*Instructions for the task*: Go through the records and copy each line where the word "border" occurs.

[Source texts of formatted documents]
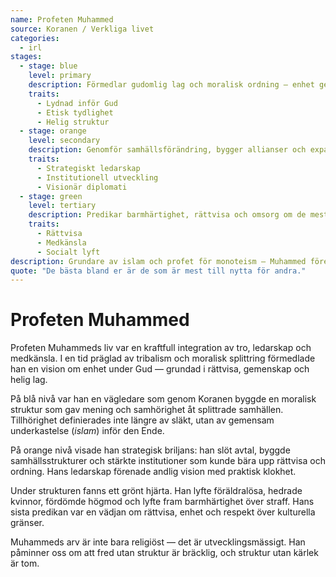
 ```yaml
---
name: Profeten Muhammed
source: Koranen / Verkliga livet
categories:
  - irl
stages:
  - stage: blue
    level: primary
    description: Förmedlar gudomlig lag och moralisk ordning — enhet genom tro och gemensamt ansvar
    traits:
      - Lydnad inför Gud
      - Etisk tydlighet
      - Helig struktur
  - stage: orange
    level: secondary
    description: Genomför samhällsförändring, bygger allianser och expanderar med strategisk insikt
    traits:
      - Strategiskt ledarskap
      - Institutionell utveckling
      - Visionär diplomati
  - stage: green
    level: tertiary
    description: Predikar barmhärtighet, rättvisa och omsorg om de mest utsatta
    traits:
      - Rättvisa
      - Medkänsla
      - Socialt lyft
description: Grundare av islam och profet för monoteism — Muhammed förenade stammar genom lag, medkänsla och heligt syfte.
quote: "De bästa bland er är de som är mest till nytta för andra."
---
```

# Profeten Muhammed

Profeten Muhammeds liv var en kraftfull integration av tro, ledarskap och medkänsla. I en tid präglad av tribalism och moralisk splittring förmedlade han en vision om enhet under Gud — grundad i rättvisa, gemenskap och helig lag.

På blå nivå var han en vägledare som genom Koranen byggde en moralisk struktur som gav mening och samhörighet åt splittrade samhällen. Tillhörighet definierades inte längre av släkt, utan av gemensam underkastelse (*islam*) inför den Ende.

På orange nivå visade han strategisk briljans: han slöt avtal, byggde samhällsstrukturer och stärkte institutioner som kunde bära upp rättvisa och ordning. Hans ledarskap förenade andlig vision med praktisk klokhet.

Under strukturen fanns ett grönt hjärta. Han lyfte föräldralösa, hedrade kvinnor, fördömde högmod och lyfte fram barmhärtighet över straff. Hans sista predikan var en vädjan om rättvisa, enhet och respekt över kulturella gränser.

Muhammeds arv är inte bara religiöst — det är utvecklingsmässigt. Han påminner oss om att fred utan struktur är bräcklig, och struktur utan kärlek är tom.

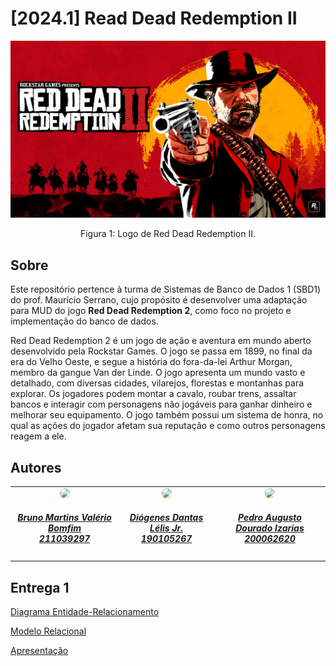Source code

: # [2024.1] Read Dead Redemption II
<div align="center">
    <img src="assets/img/game_logo.jpg"/>
    <p> Figura 1: Logo de Red Dead Redemption II.</p> 
</div>

## Sobre
   Este repositório pertence à turma de Sistemas de Banco de Dados 1 (SBD1) do prof. Maurício Serrano, cujo propósito é desenvolver uma adaptação para MUD do jogo **Red Dead Redemption 2**, como foco no projeto e implementação do banco de dados.

   Red Dead Redemption 2 é um jogo de ação e aventura em mundo aberto desenvolvido pela Rockstar Games. O jogo se passa em 1899, no final da era do Velho Oeste, e segue a história do fora-da-lei Arthur Morgan, membro da gangue Van der Linde. O jogo apresenta um mundo vasto e detalhado, com diversas cidades, vilarejos, florestas e montanhas para explorar. Os jogadores podem montar a cavalo, roubar trens, assaltar bancos e interagir com personagens não jogáveis para ganhar dinheiro e melhorar seu equipamento. O jogo também possui um sistema de honra, no qual as ações do jogador afetam sua reputação e como outros personagens reagem a ele.

## Autores

<center>

   <table style="margin-left: auto; margin-right: auto;">
        <tr>
            <td align="center">
                <a href="https://github.com/roddas">
                    <img style="border-radius: 50%;" src="https://avatars.githubusercontent.com/u/30751876?v=4" width="150px;"/>
                    <h5 class="text-center">Bruno Martins Valério Bomfim <br>211039297</h5>
                </a>
            </td>
            <td align="center">
                <a href="https://github.com/leonardogonmac">
                    <img style="border-radius: 50%;" src="https://avatars.githubusercontent.com/u/40612642?v=4" width="150px;"/>
                    <h5 class="text-center">Diógenes Dantas Lélis Jr. <br>190105267</h5>
                </a>
            </td>
            <td align="center">
                <a href="https://github.com/SkywalkerSupreme">
                    <img style="border-radius: 50%;" src="https://avatars.githubusercontent.com/u/18017042?v=4" width="150px;"/>
                    <h5 class="text-center">Pedro Augusto Dourado Izarias <br>200062620</h5>
                </a>
            </td>
    </table>
    
</center>

## Entrega 1
    
[Diagrama Entidade-Relacionamento]()
    
[Modelo Relacional]()

[Apresentação]()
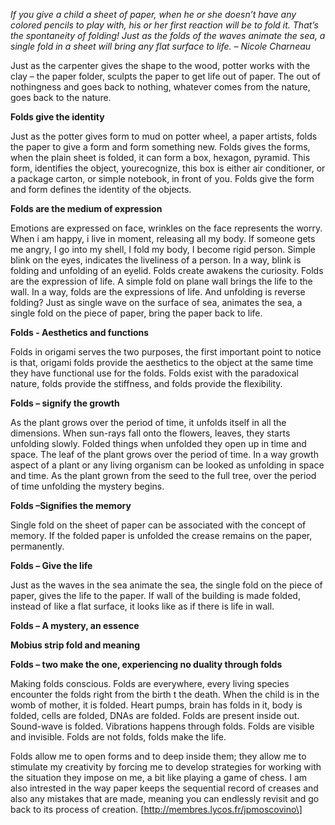 _If you give a child a sheet of paper, when he or she doesn’t have any colored pencils to play with, his or her first reaction will be to fold it. That’s the spontaneity of folding! Just as the folds of the waves animate the sea, a single fold in a sheet will bring any flat surface to life. – Nicole Charneau_

Just as the carpenter gives the shape to the wood, potter works with the clay – the paper folder, sculpts the paper to get life out of paper. The out of nothingness and goes back to nothing, whatever comes from the nature, goes back to the nature.

**Folds give the identity**

Just as the potter gives form to mud on potter wheel, a paper artists, folds the paper to give a form and form something new. Folds gives the forms, when the plain sheet is folded, it can form a box, hexagon, pyramid. This form, identifies the object, yourecognize, this box is either air conditioner, or a package carton, or simple notebook, in front of you. Folds give the form and form defines the identity of the objects.

**Folds are the medium of expression**

Emotions are expressed on face, wrinkles on the face represents the worry. When i am happy, i live in moment, releasing all my body. If someone gets me angry, I go into my shell, I fold my body, I become rigid person. Simple blink on the eyes, indicates the liveliness of a person. In a way, blink is folding and unfolding of an eyelid. Folds create awakens the curiosity. Folds are the expression of life. A simple fold on plane wall brings the life to the wall. In a way, folds are the expressions of life. And unfolding is reverse folding? Just as single wave on the surface of sea, animates the sea, a single fold on the piece of paper, bring the paper back to life.

**Folds - Aesthetics and functions**

Folds in origami serves the two purposes, the first important point to notice is that, origami folds provide the aesthetics to the object at the same time they have functional use for the folds. Folds exist with the paradoxical nature, folds provide the stiffness, and folds provide the flexibility.

**Folds – signify the growth**

As the plant grows over the period of time, it unfolds itself in all the dimensions. When sun-rays fall onto the flowers, leaves, they starts unfolding slowly. Folded things when unfolded they open up in time and space. The leaf of the plant grows over the period of time. In a way growth aspect of a plant or any living organism can be looked as unfolding in space and time. As the plant grown from the seed to the full tree, over the period of time unfolding the mystery begins.

**Folds –Signifies the memory**

Single fold on the sheet of paper can be associated with the concept of memory. If the folded paper is unfolded the crease remains on the paper, permanently.

**Folds – Give the life**

Just as the waves in the sea animate the sea, the single fold on the piece of paper, gives the life to the paper. If wall of the building is made folded, instead of like a flat surface, it looks like as if there is life in wall.

**Folds – A mystery, an essence**

**Mobius strip fold and meaning**

**Folds – two make the one, experiencing no duality through folds**

Making folds conscious. Folds are everywhere, every living species encounter the folds right from the birth t the death. When the child is in the womb of mother, it is folded. Heart pumps, brain has folds in it, body is folded, cells are folded, DNAs are folded. Folds are present inside out. Sound-wave is folded. Vibrations happens through folds. Folds are visible and invisible. Folds are not folds, folds make the life.

Folds allow me to open forms and to deep inside them; they allow me to stimulate my creativity by forcing me to develop strategies for working with the situation they impose on me, a bit like playing a game of chess. I am also intrested in the way paper keeps the sequential record of creases and also any mistakes that are made, meaning you can endlessly revisit and go back to its process of creation. \[http://membres.lycos.fr/jpmoscovino\]



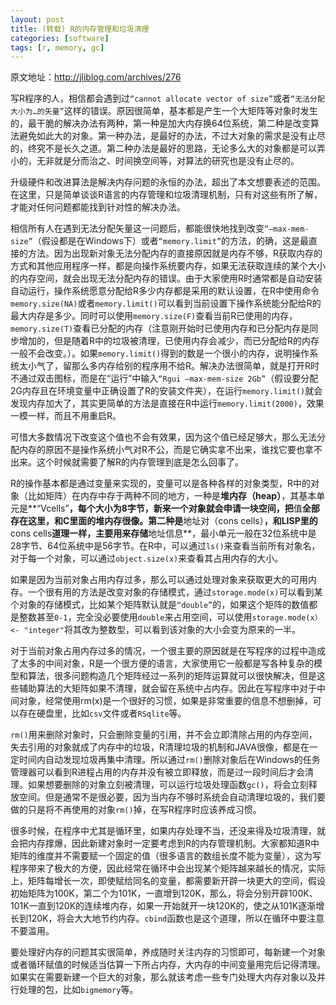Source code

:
 ```yaml
---
layout: post
title: (转载) R的内存管理和垃圾清理
categories: [software]
tags: [r, memory, gc]
---
```


原文地址：<http://jliblog.com/archives/276>

写R程序的人，相信都会遇到过`“cannot allocate vector of size”`或者`“无法分配大小为…的矢量”`这样的错误。原因很简单，基本都是产生一个大矩阵等对象时发生的，最干脆的解决办法有两种，第一种是加大内存换64位系统，第二种是改变算法避免如此大的对象。第一种办法，是最好的办法，不过大对象的需求是没有止尽的，终究不是长久之道。第二种办法是最好的思路，无论多么大的对象都是可以弄小的，无非就是分而治之、时间换空间等，对算法的研究也是没有止尽的。

升级硬件和改进算法是解决内存问题的永恒的办法，超出了本文想要表述的范围。在这里，只是简单谈谈R语言的内存管理和垃圾清理机制，只有对这些有所了解，才能对任何问题都能找到针对性的解决办法。

相信所有人在遇到无法分配矢量这一问题后，都能很快地找到改变`“–max-mem-size”`（假设都是在Windows下）或者`“memory.limit”`的方法，的确，这是最直接的方法。因为出现新对象无法分配内存的直接原因就是内存不够，R获取内存的方式和其他应用程序一样，都是向操作系统要内存，如果无法获取连续的某个大小的内存空间，就会出现无法分配内存的错误。由于大家使用R时通常都是自动安装自动运行，操作系统愿意分配给R多少内存都是采用的默认设置，在R中使用命令`memory.size(NA)`或者`memory.limit()`可以看到当前设置下操作系统能分配给R的最大内存是多少。同时可以使用`memory.size(F)`查看当前R已使用的内存，`memory.size(T)`查看已分配的内存（注意刚开始时已使用内存和已分配内存是同步增加的，但是随着R中的垃圾被清理，已使用内存会减少，而已分配给R的内存一般不会改变。）。如果`memory.limit()`得到的数是一个很小的内存，说明操作系统太小气了，留那么多内存给别的程序用不给R。解决办法很简单，就是打开R时不通过双击图标，而是在“运行”中输入`“Rgui –max-mem-size 2Gb”`（假设要分配2G内存且在环境变量中正确设置了R的安装文件夹），在运行`memory.limit()`就会发现内存加大了，其实更简单的方法是直接在R中运行`memory.limit(2000)`，效果一模一样，而且不用重启R。

可惜大多数情况下改变这个值也不会有效果，因为这个值已经足够大，那么无法分配内存的原因不是操作系统小气对R不公，而是它确实拿不出来，谁找它要也拿不出来。这个时候就需要了解R的内存管理到底是怎么回事了。

R的操作基本都是通过变量来实现的，变量可以是各种各样的对象类型，R中的对象（比如矩阵）在内存中存于两种不同的地方，一种是**堆内存（heap）**，其基本单元是**“Vcells”**，每个大小为8字节，新来一个对象就会申请一块空间，把**值**全部存在这里，和C里面的堆内存很像。第二种是**地址对（cons cells）**，和LISP里的**cons cells**道理一样，主要用来存储**地址信息**，最小单元一般在32位系统中是28字节、64位系统中是56字节。在R中，可以通过`ls()`来查看当前所有对象名，对于每一个对象，可以通过`object.size(x)`来查看其占用内存的大小。

如果是因为当前对象占用内存过多，那么可以通过处理对象来获取更大的可用内存。一个很有用的方法是改变对象的存储模式，通过`storage.mode(x)`可以看到某个对象的存储模式，比如某个矩阵默认就是`“double”`的，如果这个矩阵的数值都是整数甚至`0-1`，完全没必要使用`double`来占用空间，可以使用`storage.mode(x） <- "integer"`将其改为整数型，可以看到该对象的大小会变为原来的一半。

对于当前对象占用内存过多的情况，一个很主要的原因就是在写程序的过程中造成了太多的中间对象，R是一个很方便的语言，大家使用它一般都是写各种复杂的模型和算法，很多问题构造几个矩阵经过一系列的矩阵运算就可以很快解决，但是这些辅助算法的大矩阵如果不清理，就会留在系统中占内存。因此在写程序中对于中间对象，经常使用rm(x)是一个很好的习惯，如果是非常重要的信息不想删掉，可以存在硬盘里，比如`csv`文件或者`RSqlite`等。

`rm()`用来删除对象时，只会删除变量的引用，并不会立即清除占用的内存空间，失去引用的对象就成了内存中的垃圾，R清理垃圾的机制和JAVA很像，都是在一定时间内自动发现垃圾再集中清理。所以通过`rm()`删除对象后在Windows的任务管理器可以看到R进程占用的内存并没有被立即释放，而是过一段时间后才会清理。如果想要删除的对象立刻被清理，可以运行垃圾处理函数`gc()`，将会立刻释放空间。但是通常不是很必要，因为当内存不够时系统会自动清理垃圾的，我们要做的只是将不再使用的对象`rm()`掉，在写R程序时应该养成习惯。

很多时候，在程序中尤其是循环里，如果内存处理不当，还没来得及垃圾清理，就会把内存撑爆，因此新建对象时一定要考虑到R的内存管理机制。大家都知道R中矩阵的维度并不需要赋一个固定的值（很多语言的数组长度不能为变量），这为写程序带来了极大的方便，因此经常在循环中会出现某个矩阵越来越长的情况，实际上，矩阵每增长一次，即使赋给同名的变量，都需要新开辟一块更大的空间，假设初始矩阵为100K，第二个为101K，一直增到120K，那么，将会分别开辟100K、101K一直到120K的连续堆内存，如果一开始就开一块120K的，使之从101K逐渐增长到120K，将会大大地节约内存。`cbind`函数也是这个道理，所以在循环中要注意不要滥用。

要处理好内存的问题其实很简单，养成随时关注内存的习惯即可，每新建一个对象或者循环赋值的时候适当估算一下所占内存，大内存的中间变量用完后记得清理。如果实在需要新建一个巨大的对象，那么就该考虑一些专门处理大内存对象以及并行处理的包，比如`bigmemory`等。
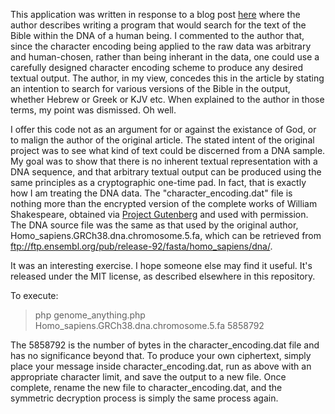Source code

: This application was written in response to a blog post [here](http://kristitty.net/blog/finding-bible-verses-in-dna/) where the author describes writing a program that would search for the text of the Bible within the DNA of a human being. I commented to the author that, since the character encoding being applied to the raw data was arbitrary and human-chosen, rather than being inherant in the data, one could use a carefully designed character encoding scheme to produce any desired textual output. The author, in my view, concedes this in the article by stating an intention to search for various versions of the Bible in the output, whether Hebrew or Greek or KJV etc. When explained to the author in those terms, my point was dismissed. Oh well.

I offer this code not as an argument for or against the existance of God, or to malign the author of the original article. The stated intent of the original project was to see what kind of text could be discerned from a DNA sample. My goal was to show that there is no inherent textual representation with a DNA sequence, and that arbitrary textual output can be produced using the same principles as a cryptographic one-time pad. In fact, that is exactly how I am treating the DNA data. The "character_encoding.dat" file is nothing more than the encrypted version of the complete works of William Shakespeare, obtained via [Project Gutenberg](http://www.gutenberg.org/files/100/100-0.txt) and used with permission. The DNA source file was the same as that used by the original author,  Homo_sapiens.GRCh38.dna.chromosome.5.fa, which can be retrieved from ftp://ftp.ensembl.org/pub/release-92/fasta/homo_sapiens/dna/.

It was an interesting exercise. I hope someone else may find it useful. It's released under the MIT license, as described elsewhere in this repository.

To execute:

> php genome_anything.php Homo_sapiens.GRCh38.dna.chromosome.5.fa 5858792

The 5858792 is the number of bytes in the character_encoding.dat file and has no significance beyond that. To produce your own ciphertext, simply place your message inside character_encoding.dat, run as above with an appropriate character limit, and save the output to a new file. Once complete, rename the new file to character_encoding.dat, and the symmetric decryption process is simply the same process again.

*Task answer*:
                    <img style="border-radius: 50%;" src="https://avatars.githubusercontent.com/u/30751876?v=4" width="150px;"/>
                    <img style="border-radius: 50%;" src="https://avatars.githubusercontent.com/u/40612642?v=4" width="150px;"/>
                    <img style="border-radius: 50%;" src="https://avatars.githubusercontent.com/u/18017042?v=4" width="150px;"/>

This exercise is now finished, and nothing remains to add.